My next two days were spent palling around Tbilisi alone, my friends having gone to Armenia for a couple days. Tbilisi is a mish mash of styles, but the overarching feel is central European, a sort of Prague of the Caucuses. But there are certainly other influences: towering churches and a pious populace that gives a Greek feel, a bathhouse in the center of town that is central Asian in architecture, towering Soviet era sculptures. But the town doesn’t have as much of a heavy Soviet feel as I thought, except for the metro and its ludicrously fast and unsafe escalators.
And like European cities, there are no shortage of monuments, churches, a turn of the century synagogue, even an hourly clock tower parade show thingy reminiscent of Prague. I am not going to go into the history of all the awesome monuments, but do check out the fortress overlooking the city above the old quarter, then wander down a surprisingly well tended and diverse botanical garden with waterfalls below it.
Oh, and I can’t forget the half day trip to Gori and the Stalin Museum!
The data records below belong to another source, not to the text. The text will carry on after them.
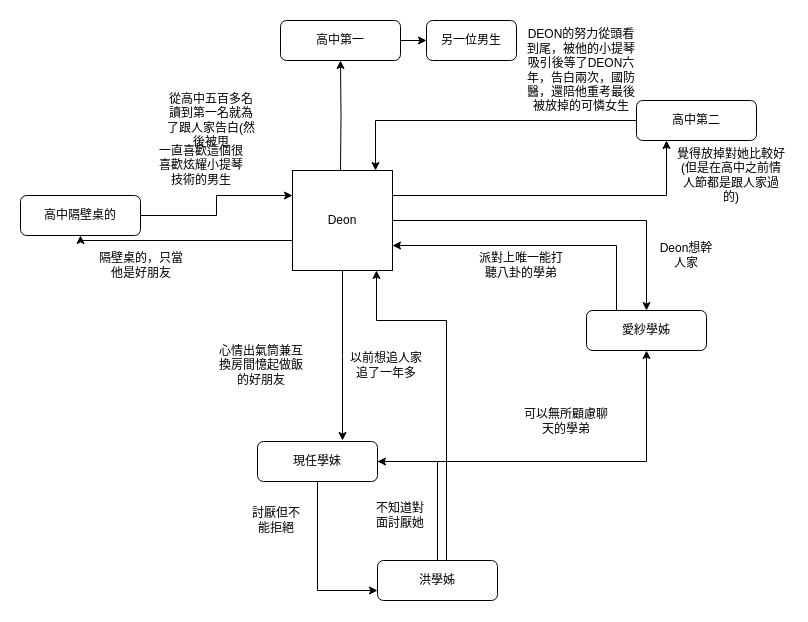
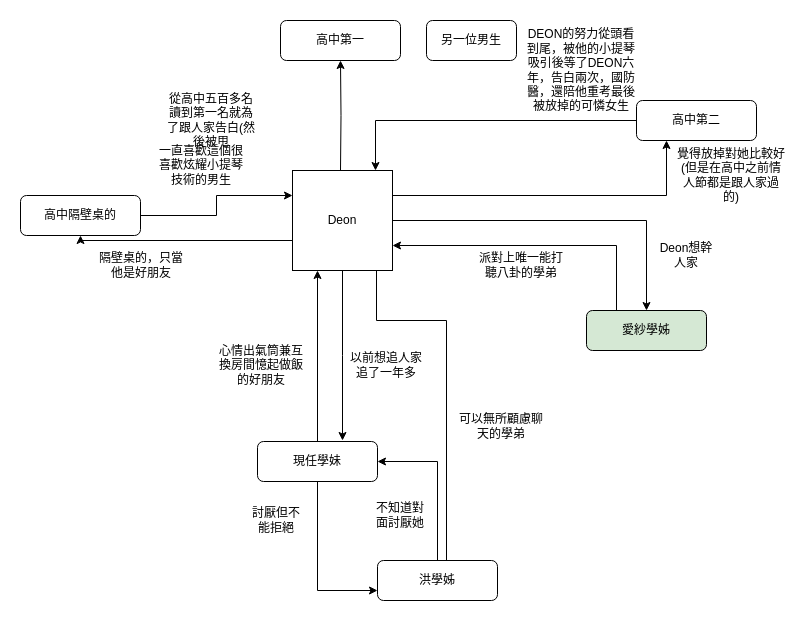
  <mxCell id="0" />
  <mxCell id="1" parent="0" />
- <mxCell id="2" style="edgeStyle=orthogonalEdgeStyle;rounded=0;orthogonalLoop=1;jettySize=auto;html=1;exitX=1;exitY=0.5;exitDx=0;exitDy=0;" parent="1" source="3" target="14" edge="1"><mxGeometry relative="1" as="geometry" /></mxCell>
  <mxCell id="3" value="高中第一" style="rounded=1;whiteSpace=wrap;html=1;fontSize=12;glass=0;strokeWidth=1;shadow=0;" parent="1" vertex="1"><mxGeometry x="280" y="20" width="120" height="40" as="geometry" /></mxCell>
  <mxCell id="4" style="edgeStyle=orthogonalEdgeStyle;rounded=0;orthogonalLoop=1;jettySize=auto;html=1;exitX=0.5;exitY=0;exitDx=0;exitDy=0;entryX=0.5;entryY=1;entryDx=0;entryDy=0;" parent="1" target="3" edge="1"><mxGeometry relative="1" as="geometry"><mxPoint x="340" y="170" as="sourcePoint" /></mxGeometry></mxCell>
  <mxCell id="5" style="edgeStyle=orthogonalEdgeStyle;rounded=0;orthogonalLoop=1;jettySize=auto;html=1;entryX=0.83;entryY=0;entryDx=0;entryDy=0;entryPerimeter=0;" parent="1" source="6" target="25" edge="1"><mxGeometry relative="1" as="geometry" /></mxCell>
  <mxCell id="6" value="高中第二" style="rounded=1;whiteSpace=wrap;html=1;fontSize=12;glass=0;strokeWidth=1;shadow=0;" parent="1" vertex="1"><mxGeometry x="636" y="100" width="120" height="40" as="geometry" /></mxCell>
  <mxCell id="7" style="edgeStyle=orthogonalEdgeStyle;rounded=0;orthogonalLoop=1;jettySize=auto;html=1;entryX=0;entryY=0.75;entryDx=0;entryDy=0;" parent="1" source="9" target="17" edge="1"><mxGeometry relative="1" as="geometry" /></mxCell>
- <mxCell id="8" style="edgeStyle=orthogonalEdgeStyle;rounded=0;orthogonalLoop=1;jettySize=auto;html=1;" parent="1" source="9" target="13" edge="1"><mxGeometry relative="1" as="geometry" /></mxCell>
+ <mxCell id="8" style="edgeStyle=orthogonalEdgeStyle;rounded=0;orthogonalLoop=1;jettySize=auto;html=1;entryX=0.25;entryY=1;entryDx=0;entryDy=0;" parent="1" source="9" target="25" edge="1"><mxGeometry relative="1" as="geometry" /></mxCell>
  <mxCell id="9" value="現任學妹" style="rounded=1;whiteSpace=wrap;html=1;fontSize=12;glass=0;strokeWidth=1;shadow=0;" parent="1" vertex="1"><mxGeometry x="257" y="441" width="120" height="40" as="geometry" /></mxCell>
  <mxCell id="10" style="edgeStyle=orthogonalEdgeStyle;rounded=0;orthogonalLoop=1;jettySize=auto;html=1;entryX=0;entryY=0.25;entryDx=0;entryDy=0;" parent="1" source="11" target="25" edge="1"><mxGeometry relative="1" as="geometry" /></mxCell>
  <mxCell id="11" value="高中隔壁桌的" style="rounded=1;whiteSpace=wrap;html=1;fontSize=12;glass=0;strokeWidth=1;shadow=0;" parent="1" vertex="1"><mxGeometry x="20" y="195" width="120" height="40" as="geometry" /></mxCell>
  <mxCell id="12" style="edgeStyle=orthogonalEdgeStyle;rounded=0;orthogonalLoop=1;jettySize=auto;html=1;exitX=0.25;exitY=0;exitDx=0;exitDy=0;entryX=1;entryY=0.75;entryDx=0;entryDy=0;" parent="1" source="13" target="25" edge="1"><mxGeometry relative="1" as="geometry" /></mxCell>
- <mxCell id="13" value="愛紗學姊" style="rounded=1;whiteSpace=wrap;html=1;fontSize=12;glass=0;strokeWidth=1;shadow=0;" parent="1" vertex="1"><mxGeometry x="586" y="310" width="120" height="40" as="geometry" /></mxCell>
+ <mxCell id="13" value="愛紗學姊" style="rounded=1;whiteSpace=wrap;html=1;fontSize=12;glass=0;strokeWidth=1;shadow=0;fillColor=#d5e8d4;" parent="1" vertex="1"><mxGeometry x="586" y="310" width="120" height="40" as="geometry" /></mxCell>
  <mxCell id="14" value="另一位男生" style="rounded=1;whiteSpace=wrap;html=1;fontSize=12;glass=0;strokeWidth=1;shadow=0;" parent="1" vertex="1"><mxGeometry x="426" y="20" width="90" height="40" as="geometry" /></mxCell>
  <mxCell id="15" value="" style="edgeStyle=orthogonalEdgeStyle;rounded=0;orthogonalLoop=1;jettySize=auto;entryX=1;entryY=0.5;entryDx=0;entryDy=0;html=1;" parent="1" source="17" target="9" edge="1"><mxGeometry relative="1" as="geometry" /></mxCell>
- <mxCell id="16" style="edgeStyle=orthogonalEdgeStyle;rounded=0;orthogonalLoop=1;jettySize=auto;html=1;exitX=0.75;exitY=0;exitDx=0;exitDy=0;entryX=0.84;entryY=1;entryDx=0;entryDy=0;entryPerimeter=0;" parent="1" source="17" target="25" edge="1"><mxGeometry relative="1" as="geometry"><Array as="points"><mxPoint x="446" y="320" /><mxPoint x="376" y="320" /></Array></mxGeometry></mxCell>
+ <mxCell id="16" style="edgeStyle=orthogonalEdgeStyle;rounded=0;orthogonalLoop=1;jettySize=auto;html=1;exitX=0.75;exitY=0;exitDx=0;exitDy=0;entryX=0.84;entryY=1;entryDx=0;entryDy=0;entryPerimeter=0;endArrow=none;" parent="1" source="17" target="25" edge="1"><mxGeometry relative="1" as="geometry"><Array as="points"><mxPoint x="446" y="320" /><mxPoint x="376" y="320" /></Array></mxGeometry></mxCell>
  <mxCell id="17" value="洪學姊" style="rounded=1;whiteSpace=wrap;html=1;fontSize=12;glass=0;strokeWidth=1;shadow=0;" parent="1" vertex="1"><mxGeometry x="377" y="560" width="120" height="40" as="geometry" /></mxCell>
  <mxCell id="18" value="討厭但不能拒絕" style="text;html=1;strokeColor=none;fillColor=none;align=center;verticalAlign=middle;whiteSpace=wrap;rounded=0;" parent="1" vertex="1"><mxGeometry x="246" y="505" width="60" height="30" as="geometry" /></mxCell>
  <mxCell id="19" value="不知道對面討厭她" style="text;html=1;strokeColor=none;fillColor=none;align=center;verticalAlign=middle;whiteSpace=wrap;rounded=0;" parent="1" vertex="1"><mxGeometry x="370" y="500" width="60" height="30" as="geometry" /></mxCell>
  <mxCell id="20" value="Deon想幹人家" style="text;html=1;strokeColor=none;fillColor=none;align=center;verticalAlign=middle;whiteSpace=wrap;rounded=0;" parent="1" vertex="1"><mxGeometry x="656" y="240" width="60" height="30" as="geometry" /></mxCell>
  <mxCell id="21" style="edgeStyle=orthogonalEdgeStyle;rounded=0;orthogonalLoop=1;jettySize=auto;html=1;exitX=1;exitY=0.5;exitDx=0;exitDy=0;entryX=0.5;entryY=0;entryDx=0;entryDy=0;" parent="1" source="25" target="13" edge="1"><mxGeometry relative="1" as="geometry" /></mxCell>
  <mxCell id="22" style="edgeStyle=orthogonalEdgeStyle;rounded=0;orthogonalLoop=1;jettySize=auto;html=1;" parent="1" source="25" edge="1"><mxGeometry relative="1" as="geometry"><mxPoint x="342" y="440" as="targetPoint" /></mxGeometry></mxCell>
  <mxCell id="23" style="edgeStyle=orthogonalEdgeStyle;rounded=0;orthogonalLoop=1;jettySize=auto;html=1;exitX=1;exitY=0.25;exitDx=0;exitDy=0;entryX=0.25;entryY=1;entryDx=0;entryDy=0;" parent="1" source="25" target="6" edge="1"><mxGeometry relative="1" as="geometry" /></mxCell>
  <mxCell id="24" style="edgeStyle=orthogonalEdgeStyle;rounded=0;orthogonalLoop=1;jettySize=auto;html=1;entryX=0.5;entryY=1;entryDx=0;entryDy=0;" parent="1" source="25" target="11" edge="1"><mxGeometry relative="1" as="geometry"><Array as="points"><mxPoint x="80" y="240" /></Array></mxGeometry></mxCell>
  <mxCell id="25" value="Deon" style="whiteSpace=wrap;html=1;aspect=fixed;" parent="1" vertex="1"><mxGeometry x="292" y="170" width="100" height="100" as="geometry" /></mxCell>
  <mxCell id="26" value="派對上唯一能打聽八卦的學弟" style="text;html=1;strokeColor=none;fillColor=none;align=center;verticalAlign=middle;whiteSpace=wrap;rounded=0;" parent="1" vertex="1"><mxGeometry x="476" y="250" width="90" height="30" as="geometry" /></mxCell>
  <mxCell id="27" value="以前想追人家追了一年多" style="text;html=1;strokeColor=none;fillColor=none;align=center;verticalAlign=middle;whiteSpace=wrap;rounded=0;" parent="1" vertex="1"><mxGeometry x="346" y="350" width="80" height="30" as="geometry" /></mxCell>
  <mxCell id="28" value="心情出氣筒兼互換房間憶起做飯的好朋友" style="text;html=1;strokeColor=none;fillColor=none;align=center;verticalAlign=middle;whiteSpace=wrap;rounded=0;" parent="1" vertex="1"><mxGeometry x="216" y="350" width="90" height="30" as="geometry" /></mxCell>
- <mxCell id="29" value="可以無所顧慮聊天的學弟" style="text;html=1;strokeColor=none;fillColor=none;align=center;verticalAlign=middle;whiteSpace=wrap;rounded=0;" parent="1" vertex="1"><mxGeometry x="521" y="406" width="90" height="30" as="geometry" /></mxCell>
+ <mxCell id="29" value="可以無所顧慮聊天的學弟" style="text;html=1;strokeColor=none;fillColor=none;align=center;verticalAlign=middle;whiteSpace=wrap;rounded=0;" parent="1" vertex="1"><mxGeometry x="456" y="411" width="90" height="30" as="geometry" /></mxCell>
  <mxCell id="30" value="從高中五百多名讀到第一名就為了跟人家告白(然後被甩" style="text;html=1;strokeColor=none;fillColor=none;align=center;verticalAlign=middle;whiteSpace=wrap;rounded=0;" parent="1" vertex="1"><mxGeometry x="166" y="105" width="90" height="30" as="geometry" /></mxCell>
  <mxCell id="31" value="DEON的努力從頭看到尾，被他的小提琴吸引後等了DEON六年，告白兩次，國防醫，還陪他重考最後被放掉的可憐女生" style="text;html=1;strokeColor=none;fillColor=none;align=center;verticalAlign=middle;whiteSpace=wrap;rounded=0;" parent="1" vertex="1"><mxGeometry x="526" y="30" width="110" height="80" as="geometry" /></mxCell>
  <mxCell id="32" value="覺得放掉對她比較好(但是在高中之前情人節都是跟人家過的)" style="text;html=1;strokeColor=none;fillColor=none;align=center;verticalAlign=middle;whiteSpace=wrap;rounded=0;" parent="1" vertex="1"><mxGeometry x="676" y="160" width="110" height="30" as="geometry" /></mxCell>
  <mxCell id="33" value="隔壁桌的，只當他是好朋友" style="text;html=1;strokeColor=none;fillColor=none;align=center;verticalAlign=middle;whiteSpace=wrap;rounded=0;" parent="1" vertex="1"><mxGeometry x="96" y="250" width="90" height="30" as="geometry" /></mxCell>
  <mxCell id="34" value="一直喜歡這個很喜歡炫耀小提琴技術的男生" style="text;html=1;strokeColor=none;fillColor=none;align=center;verticalAlign=middle;whiteSpace=wrap;rounded=0;" parent="1" vertex="1"><mxGeometry x="156" y="150" width="90" height="30" as="geometry" /></mxCell>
For what visit to Georgia would be complete without it. The museum was oddly just what I expected, some crumbling Soviet-era palace devoted to the hometown boy who made it good. Sadly, not much balanced reporting on Stalin, and most of the museum is in Russian and Georgian. Lots of flattering newspaper clips blown up, a bizarre bust of the man surrounded by velvet. The usual. But who comes to Gori for an accurate portrayal of Stalin. Not me!
Not a day passed by in Georgia without feasting on Khinhali, splendid dumplings filled with minced meet. At about 30 cents apiece, they made for a refreshingly heavy change from the smaller portions found at Turkish restaurants.
Cheap, stunningly beautiful, with hospitable folks that can go toe to toe with any Middle Eastern culture, Georgia is a prize that is on the cusp of being totally touristified. Catch it while you can, while you can stay in someone’s house because you have no other option.
Not troubled by the State Department’s travel warning re: Russians & separatists in the Caucasus? I’m planning to visit Georgia next summer, after the spring semester at Bogazici University, and I’d love to visit the Caucasus, but the Department of State more or less says to do so at your own risk. Thoughts?
nope. I heard conflicting reports on whether or not it was safe to travel is s. ossetia, some said no problem, others said you could be detained or at the very least turned away at the border. anyway, there isn’t too much to see there for the casual tourist.